The webclient reads `metadata.ui_component` from the tool message, resolves the Vue renderer by `component` name, and renders it inline within the assistant message. Because the metadata lives on the persistent tool message, the UI component survives page reload and session restore.

### Available components

| Component | Use for |
|---|---|
| `card_grid` | Compact grid of cards with details modal. |
| `form` | Schema-driven user input form with client-side validation. |

### `form` component

`render_component("form", payload)` renders a form in the webclient. The client validates input in real time, sends the result back as a JSON WebSocket message, and replaces the form with a read-only summary. The submitted JSON is stored as a hidden `role="user"` message (`is_display=False, is_context=True`), so it reaches the LLM but never appears in the chat UI.
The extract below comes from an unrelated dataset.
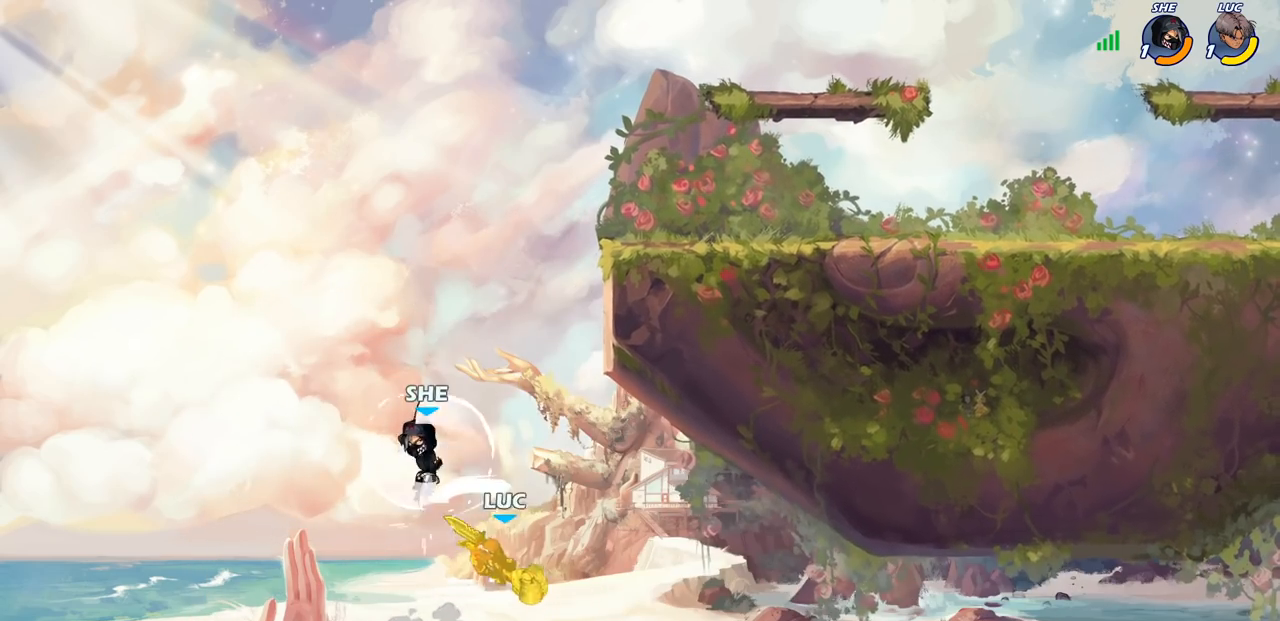
{"buttons": ["CROSS"], "left_stick": "right", "right_stick": "center", "events": [[33, "left_stick", "down-right"], [100, "CROSS", "down"], [133, "left_stick", "up-right"], [250, "CROSS", "up"], [250, "left_stick", "center"], [367, "CROSS", "down"], [417, "left_stick", "right"]]}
Payload schema (`FormPayload`):

- `form_id` (required, string) — stable identifier for this form instance.
- `title` (optional, string) — heading above the form.
- `description` (optional, string) — instructions or helper text.
- `fields` (required, array, max 20) — list of `FormField` objects:
  - `name` (required) — machine identifier, `[a-zA-Z0-9_-]+`.
  - `label` (required) — shown above the input.
  - `type` — one of `text`, `textarea`, `number`, `email`, `url`, `select`, `multiselect`, `checkbox`, `date`.
  - `required` (bool).
  - `placeholder` (string).
  - `default` — pre-filled value.
  - `options` (array of `{label, value}`) — required for `select` / `multiselect`.
  - `min`, `max` — for `number`.
  - `minLength`, `maxLength` — for `text` / `textarea`.
  - `pattern` — ECMAScript regex for `text` / `textarea`.
  - `description` — per-field hint.
- `submit_label` (optional, default `"Submit"`) — button label.

On submit the client sends:

```json
{"type": "form_submit", "form_id": "...", "values": {"field_name": "value", ...}}
```

Server validation is intentionally minimal; the LLM receives the JSON values and requests clarification if anything is missing or wrong.